### CONSIGNA 1
Enumere, en el orden en que aparecen, todos los números entre paréntesis del texto analizado.
### CONSIGNA 2
Transcriba el fragmento del texto analizado que va desde "A veces figura" hasta "diques desbordan (49).".

### TEXTO ANALIZADO
··········

La explicación más probable remite al significado literal del término árabe muslim, que designa al que se
somete incondicionalmente a la voluntad de Dios, y está en el origen de las leyendas sobre el presunto
fatalismo islámico, bastante difundidas en las culturas europeas a partir de la Edad Media […] No
obstante, mientras la resignación del muslim reposa en la convicción de que la voluntad de Alá está
presente en todo momento, en el más pequeño acontecimiento, el musulmán de Auschwitz parece haber
perdido, por el contrario, cualquier forma de voluntad o conciencia (45).

A veces figura nosográfica y a veces categoría ética, límite político y concepto antropológico
alternativamente, el musulmán es un ser indefinido, en el que no sólo la humanidad, sino también la vida
vegetativa y la de relación, la fisiología y la ética, la medicina y la política, la vida y la muerte transitan
entre ellas sin solución de continuidad. Por esto su “tercer reino” es la cifra perfecta del campo, del no-
lugar donde todas las barreras entre las disciplinas se arruinan y todos los diques desbordan (49).

Esto, el que la muerte de un ser humano ya no pueda ser llamada muerte (no simplemente que haya
dejado de tener importancia –esto ya ha sucedido– sino que precisamente no pueda ser llamada con ese
nombre), es el horror especial que el musulmán introduce en el campo y que el campo introduce en el
mundo. Pero todo ello quiere decir asimismo –y es esto lo que hace que la frase de Levi sea tan terrible–
que las SS tenían razón cuando llamaban Figuren a los cadáveres. Allí donde no es posible llamar
muerte a la muerte, tampoco los cadáveres pueden ser llamados cadáveres (72).

El musulmán es el no-hombre que se presenta obstinadamente como hombre y lo humano que es


imposible disociar de lo inhumano (85).

··········

### DATOS MOSTRADOS
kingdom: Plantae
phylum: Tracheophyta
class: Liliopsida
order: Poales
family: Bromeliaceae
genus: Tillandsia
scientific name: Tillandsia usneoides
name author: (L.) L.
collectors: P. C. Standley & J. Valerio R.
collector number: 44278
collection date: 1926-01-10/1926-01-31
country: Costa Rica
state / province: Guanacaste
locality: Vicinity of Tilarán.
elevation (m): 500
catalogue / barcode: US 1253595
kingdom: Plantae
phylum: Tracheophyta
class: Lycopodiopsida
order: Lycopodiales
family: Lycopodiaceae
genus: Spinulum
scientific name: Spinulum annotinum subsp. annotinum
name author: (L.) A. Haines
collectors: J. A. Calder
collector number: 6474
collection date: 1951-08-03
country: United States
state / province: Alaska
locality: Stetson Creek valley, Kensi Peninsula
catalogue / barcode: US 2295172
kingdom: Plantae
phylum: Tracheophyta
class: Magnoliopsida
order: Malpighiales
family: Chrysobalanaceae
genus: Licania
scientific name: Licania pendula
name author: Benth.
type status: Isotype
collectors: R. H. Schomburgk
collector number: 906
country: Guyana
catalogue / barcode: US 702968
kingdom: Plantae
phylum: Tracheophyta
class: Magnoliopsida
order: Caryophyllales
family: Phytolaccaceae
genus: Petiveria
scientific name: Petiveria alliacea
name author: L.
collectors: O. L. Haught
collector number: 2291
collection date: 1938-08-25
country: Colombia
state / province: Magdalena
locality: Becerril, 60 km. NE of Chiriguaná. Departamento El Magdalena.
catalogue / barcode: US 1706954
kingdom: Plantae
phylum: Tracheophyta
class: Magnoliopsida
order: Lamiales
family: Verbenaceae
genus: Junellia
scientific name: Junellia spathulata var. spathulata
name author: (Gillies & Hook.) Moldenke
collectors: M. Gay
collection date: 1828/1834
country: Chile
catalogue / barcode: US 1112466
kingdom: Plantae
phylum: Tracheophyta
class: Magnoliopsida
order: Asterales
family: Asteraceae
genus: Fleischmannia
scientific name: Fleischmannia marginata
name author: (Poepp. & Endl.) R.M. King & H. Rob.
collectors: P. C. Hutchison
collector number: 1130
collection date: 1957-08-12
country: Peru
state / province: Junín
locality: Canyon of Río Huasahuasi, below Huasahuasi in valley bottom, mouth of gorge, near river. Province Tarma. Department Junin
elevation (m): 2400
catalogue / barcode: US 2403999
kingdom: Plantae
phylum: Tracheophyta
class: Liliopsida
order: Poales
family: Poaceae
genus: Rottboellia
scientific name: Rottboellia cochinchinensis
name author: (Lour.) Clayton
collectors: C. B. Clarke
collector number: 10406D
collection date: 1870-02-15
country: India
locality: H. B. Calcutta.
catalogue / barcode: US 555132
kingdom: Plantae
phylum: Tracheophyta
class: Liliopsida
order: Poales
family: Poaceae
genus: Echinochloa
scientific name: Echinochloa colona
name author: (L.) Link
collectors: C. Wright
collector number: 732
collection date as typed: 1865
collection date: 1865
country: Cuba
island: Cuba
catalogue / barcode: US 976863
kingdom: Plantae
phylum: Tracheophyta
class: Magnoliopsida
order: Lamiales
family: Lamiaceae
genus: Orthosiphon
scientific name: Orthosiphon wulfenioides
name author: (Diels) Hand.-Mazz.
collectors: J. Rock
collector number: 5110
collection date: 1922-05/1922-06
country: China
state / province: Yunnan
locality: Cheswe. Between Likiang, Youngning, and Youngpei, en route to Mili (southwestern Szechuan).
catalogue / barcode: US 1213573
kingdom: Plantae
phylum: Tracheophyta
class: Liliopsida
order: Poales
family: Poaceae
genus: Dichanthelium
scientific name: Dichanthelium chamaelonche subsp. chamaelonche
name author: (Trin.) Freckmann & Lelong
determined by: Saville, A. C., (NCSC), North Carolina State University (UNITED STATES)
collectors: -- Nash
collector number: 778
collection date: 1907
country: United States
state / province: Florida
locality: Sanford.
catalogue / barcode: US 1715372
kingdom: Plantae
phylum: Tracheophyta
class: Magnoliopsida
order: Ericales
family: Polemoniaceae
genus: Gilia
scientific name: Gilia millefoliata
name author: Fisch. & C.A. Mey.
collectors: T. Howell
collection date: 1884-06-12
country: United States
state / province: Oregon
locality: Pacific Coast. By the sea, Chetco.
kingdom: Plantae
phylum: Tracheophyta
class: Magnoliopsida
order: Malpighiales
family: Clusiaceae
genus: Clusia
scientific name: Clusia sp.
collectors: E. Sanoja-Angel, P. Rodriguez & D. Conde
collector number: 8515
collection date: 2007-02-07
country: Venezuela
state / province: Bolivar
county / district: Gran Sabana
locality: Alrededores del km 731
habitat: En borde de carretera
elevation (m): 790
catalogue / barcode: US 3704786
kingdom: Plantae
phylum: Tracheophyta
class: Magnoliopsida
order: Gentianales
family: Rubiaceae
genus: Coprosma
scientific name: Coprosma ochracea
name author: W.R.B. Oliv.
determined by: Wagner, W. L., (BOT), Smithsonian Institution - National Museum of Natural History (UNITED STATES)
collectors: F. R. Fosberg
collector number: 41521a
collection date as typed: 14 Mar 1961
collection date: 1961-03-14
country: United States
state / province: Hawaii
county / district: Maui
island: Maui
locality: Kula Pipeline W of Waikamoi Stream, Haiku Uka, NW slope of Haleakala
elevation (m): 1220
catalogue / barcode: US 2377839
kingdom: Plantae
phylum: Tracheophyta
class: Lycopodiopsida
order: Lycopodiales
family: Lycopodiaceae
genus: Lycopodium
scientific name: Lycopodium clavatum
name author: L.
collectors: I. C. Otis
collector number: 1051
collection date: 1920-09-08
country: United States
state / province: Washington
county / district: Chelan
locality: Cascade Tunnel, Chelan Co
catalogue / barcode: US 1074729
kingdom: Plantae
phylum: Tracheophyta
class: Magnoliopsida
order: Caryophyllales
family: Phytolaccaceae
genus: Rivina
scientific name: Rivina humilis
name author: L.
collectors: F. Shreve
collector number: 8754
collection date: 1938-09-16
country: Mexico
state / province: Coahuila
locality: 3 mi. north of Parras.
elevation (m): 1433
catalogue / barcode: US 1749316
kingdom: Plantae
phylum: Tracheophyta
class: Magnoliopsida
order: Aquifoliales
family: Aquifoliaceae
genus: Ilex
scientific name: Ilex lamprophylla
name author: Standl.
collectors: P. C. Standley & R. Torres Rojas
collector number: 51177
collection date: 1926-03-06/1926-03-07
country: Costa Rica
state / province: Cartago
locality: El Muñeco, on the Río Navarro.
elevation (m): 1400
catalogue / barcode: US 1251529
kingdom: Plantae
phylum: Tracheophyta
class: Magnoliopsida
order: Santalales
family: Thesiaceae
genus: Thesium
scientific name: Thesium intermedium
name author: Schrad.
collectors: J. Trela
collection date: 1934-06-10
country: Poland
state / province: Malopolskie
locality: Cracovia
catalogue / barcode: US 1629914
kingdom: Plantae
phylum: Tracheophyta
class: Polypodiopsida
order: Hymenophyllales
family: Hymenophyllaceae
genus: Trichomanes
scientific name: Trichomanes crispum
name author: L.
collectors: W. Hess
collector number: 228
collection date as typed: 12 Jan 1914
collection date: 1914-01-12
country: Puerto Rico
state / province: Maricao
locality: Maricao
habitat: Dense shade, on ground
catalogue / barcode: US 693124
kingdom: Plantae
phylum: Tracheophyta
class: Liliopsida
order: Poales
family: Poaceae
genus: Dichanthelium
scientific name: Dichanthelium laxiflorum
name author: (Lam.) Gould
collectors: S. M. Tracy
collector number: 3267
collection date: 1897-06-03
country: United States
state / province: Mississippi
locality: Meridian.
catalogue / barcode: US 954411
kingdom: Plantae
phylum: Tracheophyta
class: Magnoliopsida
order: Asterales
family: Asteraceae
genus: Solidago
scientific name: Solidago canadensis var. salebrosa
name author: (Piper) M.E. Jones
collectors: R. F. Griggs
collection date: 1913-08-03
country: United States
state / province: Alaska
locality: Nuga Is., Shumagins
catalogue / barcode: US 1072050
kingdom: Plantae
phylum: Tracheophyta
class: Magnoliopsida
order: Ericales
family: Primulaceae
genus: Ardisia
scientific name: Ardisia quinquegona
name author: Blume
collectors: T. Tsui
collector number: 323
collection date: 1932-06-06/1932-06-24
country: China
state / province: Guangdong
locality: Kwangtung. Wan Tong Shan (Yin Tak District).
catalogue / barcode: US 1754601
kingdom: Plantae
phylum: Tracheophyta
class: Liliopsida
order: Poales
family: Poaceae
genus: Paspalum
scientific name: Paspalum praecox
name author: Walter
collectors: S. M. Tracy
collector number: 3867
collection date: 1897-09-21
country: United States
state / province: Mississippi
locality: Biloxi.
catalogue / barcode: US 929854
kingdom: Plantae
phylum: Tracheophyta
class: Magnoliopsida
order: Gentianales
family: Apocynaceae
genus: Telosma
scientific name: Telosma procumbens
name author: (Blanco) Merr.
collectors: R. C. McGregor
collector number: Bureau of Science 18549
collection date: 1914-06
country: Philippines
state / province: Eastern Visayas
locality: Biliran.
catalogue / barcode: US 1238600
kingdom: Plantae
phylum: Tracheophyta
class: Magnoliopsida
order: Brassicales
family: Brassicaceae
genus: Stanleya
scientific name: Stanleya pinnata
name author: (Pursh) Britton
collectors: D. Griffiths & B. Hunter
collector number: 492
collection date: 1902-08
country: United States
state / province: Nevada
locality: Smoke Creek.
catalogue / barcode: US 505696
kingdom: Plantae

··········

### RESULTADO 1
45, 49, 72, 85

### RESULTADO 2
A veces figura nosográfica y a veces categoría ética, límite político y concepto antropológico
alternativamente, el musulmán es un ser indefinido, en el que no sólo la humanidad, sino también la vida
vegetativa y la de relación, la fisiología y la ética, la medicina y la política, la vida y la muerte transitan
entre ellas sin solución de continuidad. Por esto su “tercer reino” es la cifra perfecta del campo, del no-
lugar donde todas las barreras entre las disciplinas se arruinan y todos los diques desbordan (49).